Such problems are treated with rest, ice packs, compression, and elevation. Shoulder injuries are seen when the arm is thrown out of socket. The injuries occur from falls, overexerting muscles, etc. The doctor considers such injuries carefully, since fractures may arise, which start within the humerus. In some instances, surgery is mandatory to correct the problem.

Additional injuries include arc pain, shoulder freeze, tendonitis, subacromial bursa, acromio-clavicular, and so on. The Bursa is a sac filled with fluids that serve as padding to reduce friction. The purpose of the bursa is to make movement easy and to avert rubbing of the joints. The bursa can cause problems when the shoulders are suddenly tossed over the head. Treatment for subacromial bursa conditions, include steroid regimens, physical therapy, meds, etc, especially when inflammations sets in. The condition can cause back pain, since bursa is an assistant to the joints, cartilages, bones, and synovium. Bursa works by playing down the risks of joint damage. If bursa inflames it compresses the nerves, or tendons. What happens after is failure, especially once the joints rub.
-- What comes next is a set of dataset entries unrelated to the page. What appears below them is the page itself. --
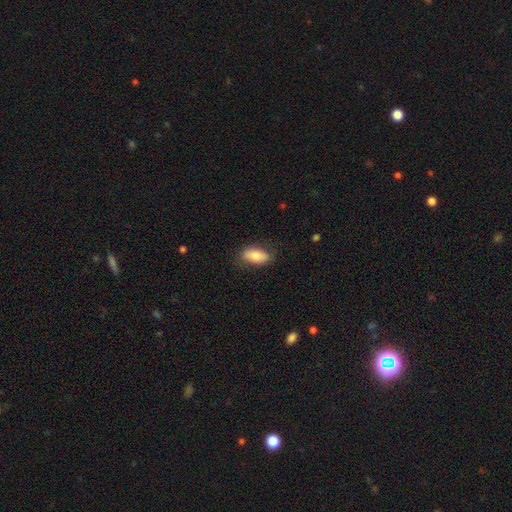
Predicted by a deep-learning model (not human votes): smooth-or-featured: smooth: 77% | featured or disk: 17% | star or artifact: 6%
  how-rounded: in between: 90% | cigar-shaped: 6% | round: 4%
  merging: none: 79% | minor disturbance: 15% | major disturbance: 4% | merger: 1%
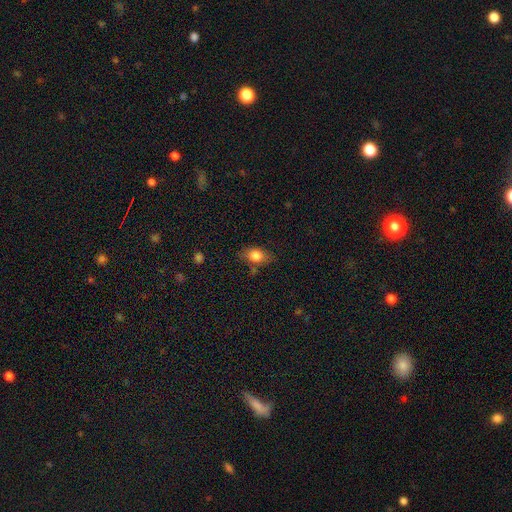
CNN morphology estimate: type=smooth (81%); roundness=in between (77%); merging=none (68%).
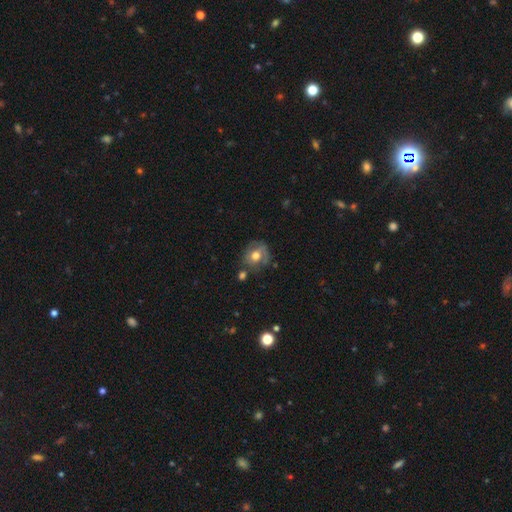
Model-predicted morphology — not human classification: Overall: smooth (59%; featured or disk 32%). How rounded: round (69%; in between 30%). Merging: none (58%; minor disturbance 24%).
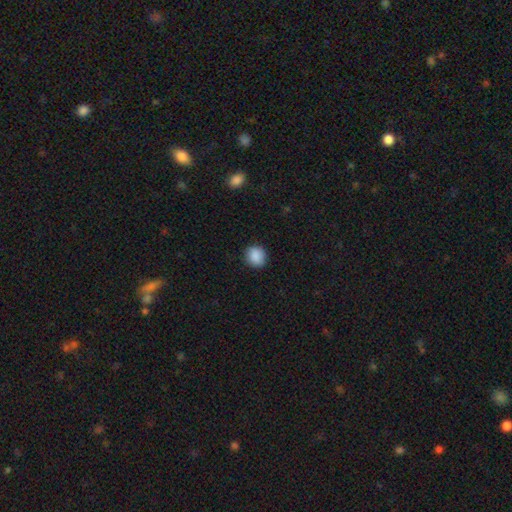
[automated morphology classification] type=smooth (89%); roundness=round (80%); merging=none (87%).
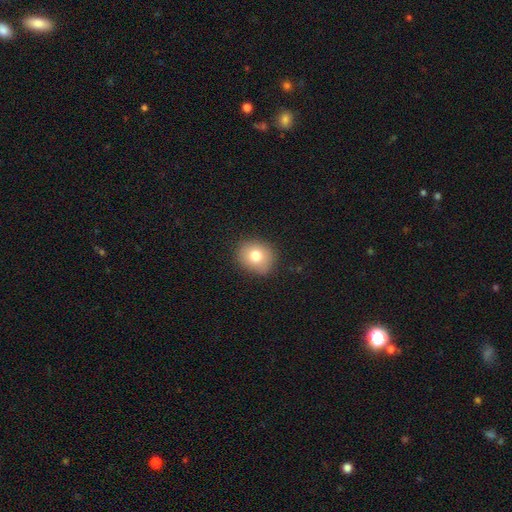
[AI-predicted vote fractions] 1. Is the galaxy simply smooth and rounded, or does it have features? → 77% smooth, 12% featured or disk, 10% star or artifact.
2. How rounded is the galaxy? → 71% round, 28% in between, 1% cigar-shaped.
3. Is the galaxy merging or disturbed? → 86% none, 11% minor disturbance, 3% major disturbance, 1% merger.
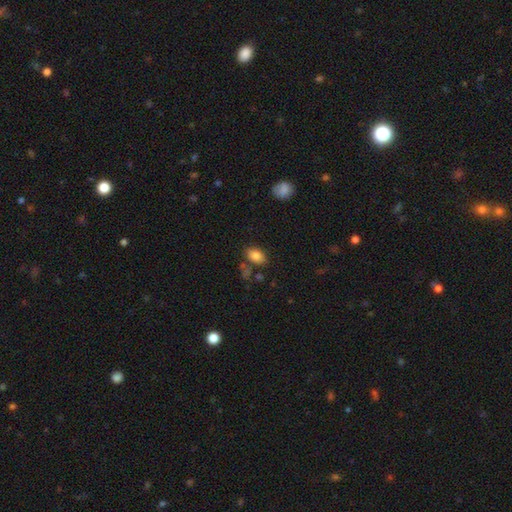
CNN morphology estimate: Overall: smooth (84%). How rounded: in between (89%). Merging: none (73%).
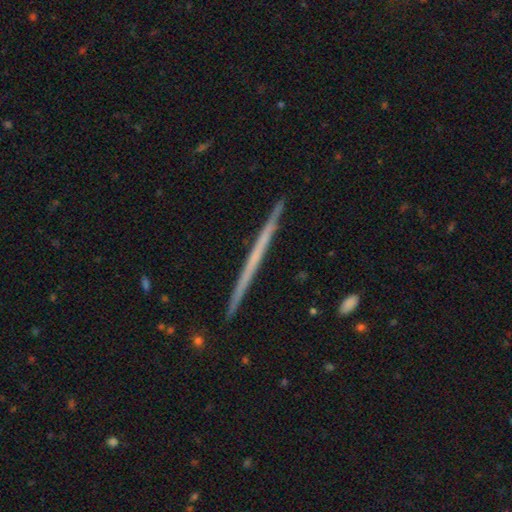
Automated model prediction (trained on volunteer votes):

The soft pockets amid the bones that overlap and protect other bones can cause serious back pain, since inflammation has set in from bursa disorders. The tension caused from inflammation hits the muscles, overexerting these muscles, which the sensory nerves are slowed down and movement is limited.
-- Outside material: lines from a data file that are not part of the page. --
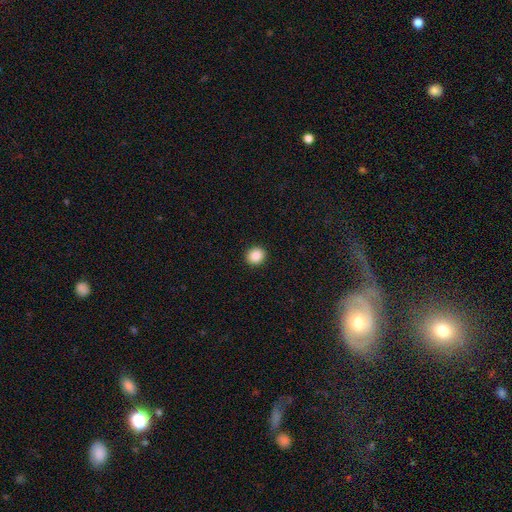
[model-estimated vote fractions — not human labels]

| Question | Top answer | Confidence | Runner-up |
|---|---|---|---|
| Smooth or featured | smooth | 87% | star or artifact (9%) |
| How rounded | round | 88% | in between (11%) |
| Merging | none | 93% | minor disturbance (4%) |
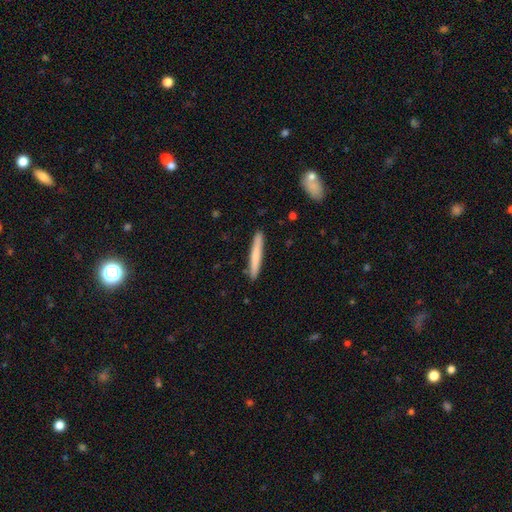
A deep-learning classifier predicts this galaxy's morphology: The model was most divided on "smooth or featured": smooth: 71%, featured or disk: 24%, star or artifact: 5%. More confident: how rounded — cigar-shaped (96%); merging — none (91%).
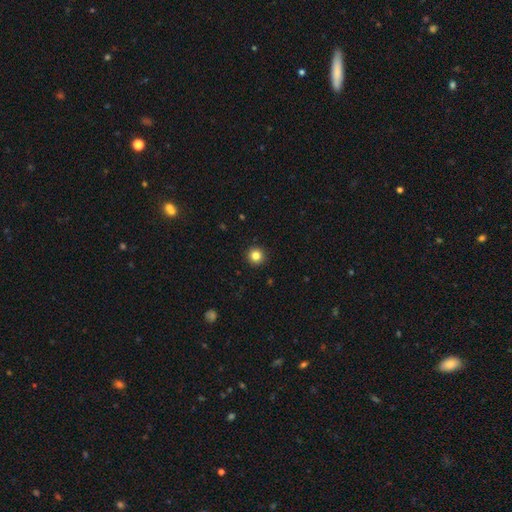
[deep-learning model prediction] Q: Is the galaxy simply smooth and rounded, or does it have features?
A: smooth — 83%.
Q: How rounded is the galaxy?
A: round — 96%.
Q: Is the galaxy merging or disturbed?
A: none — 93%.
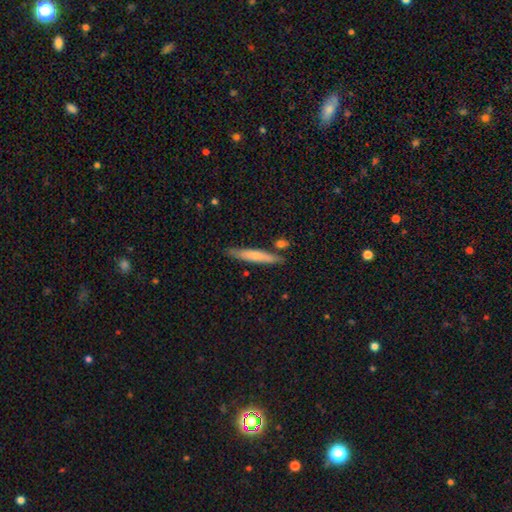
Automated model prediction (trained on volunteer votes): A smooth galaxy with no disk features (64%) that is cigar-shaped (93%). Merging: none (80%).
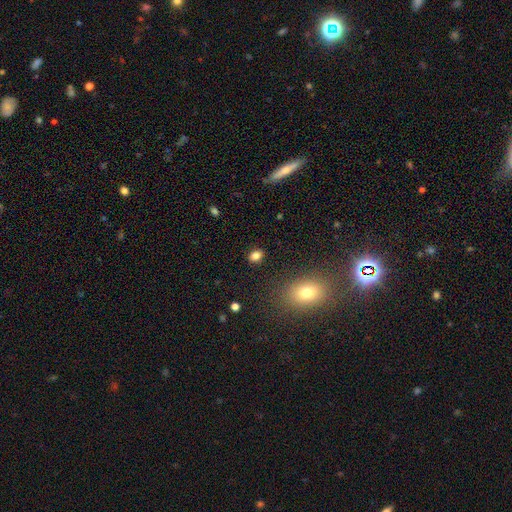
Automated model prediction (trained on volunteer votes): The model was most divided on "how rounded": in between: 62%, round: 36%, cigar-shaped: 1%. More confident: merging — none (87%); smooth or featured — smooth (82%).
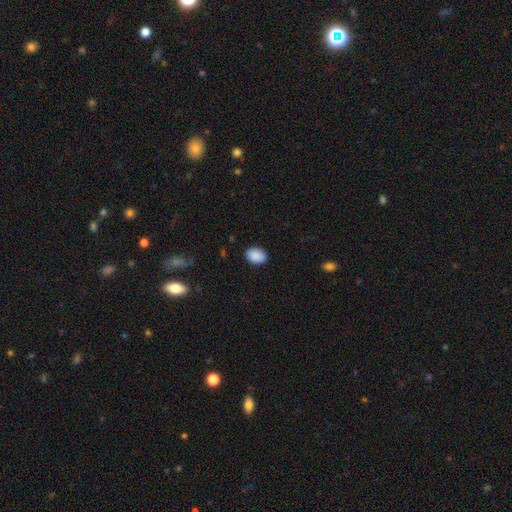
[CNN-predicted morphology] This appears to be a smooth galaxy with no disk features (90%) that is in between round and cigar-shaped (79%). Merging: none (88%).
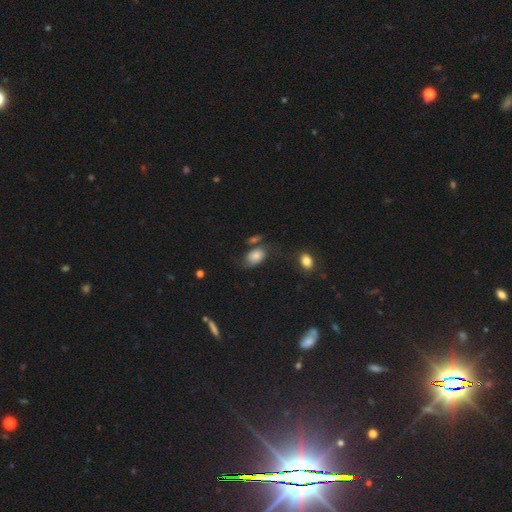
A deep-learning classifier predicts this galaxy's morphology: This appears to be a smooth galaxy with no disk features (72%) that is in between round and cigar-shaped (86%). Merging: none (47%).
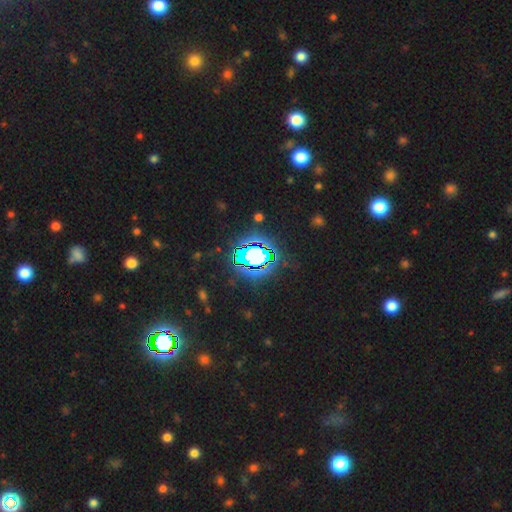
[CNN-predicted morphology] type=star or artifact (72%).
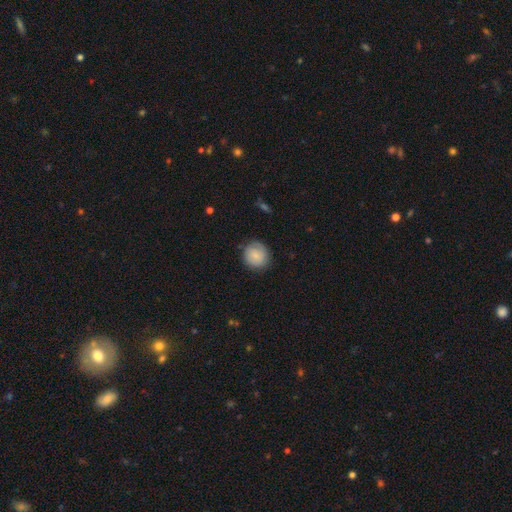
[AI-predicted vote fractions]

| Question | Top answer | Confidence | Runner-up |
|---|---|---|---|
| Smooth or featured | smooth | 80% | featured or disk (13%) |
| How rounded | round | 88% | in between (11%) |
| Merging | none | 81% | minor disturbance (14%) |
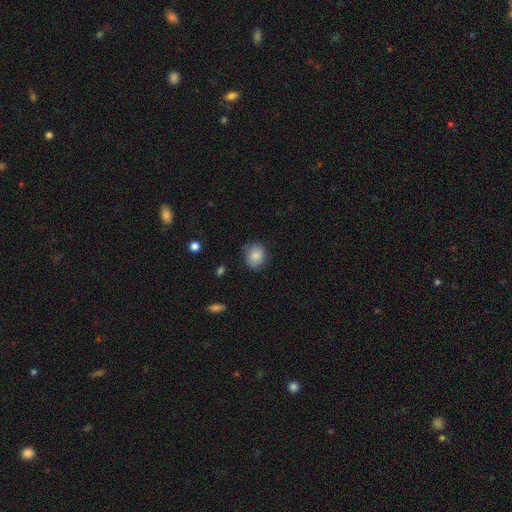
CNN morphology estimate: Smooth or featured: smooth — 84% (star or artifact — 8%)
How rounded: round — 64% (in between — 35%)
Merging: none — 77% (minor disturbance — 18%)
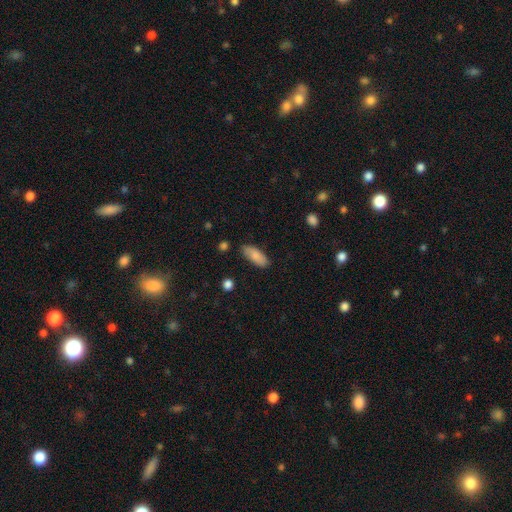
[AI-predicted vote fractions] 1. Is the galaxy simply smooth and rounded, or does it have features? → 83% smooth, 11% featured or disk, 6% star or artifact.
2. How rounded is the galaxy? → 76% in between, 23% cigar-shaped, 2% round.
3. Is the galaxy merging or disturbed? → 82% none, 13% minor disturbance, 2% major disturbance, 2% merger.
Posture is the pose we receive from bearing muscles and joints. If a person slouches, often it can cause back pain, since the muscles and joints are not moving, as they should. Physical therapy and meds are often employed to correct the problem. Sitting at long intervals can also cause back problems, especially if the lower back is not supported. In fact, sitting incorrectly can bend the spine at the lower back and cause serious pain. Back pain in this nature may arrive from sport activities as well, such as heavy lifting, repeated twisting, and so on. Slouches can correct back problems by learning how to sit and stand in proper positions. The back when damaged from slouching affects the lumbar. In addition, the slouchier will need to learn correct techniques of lifting.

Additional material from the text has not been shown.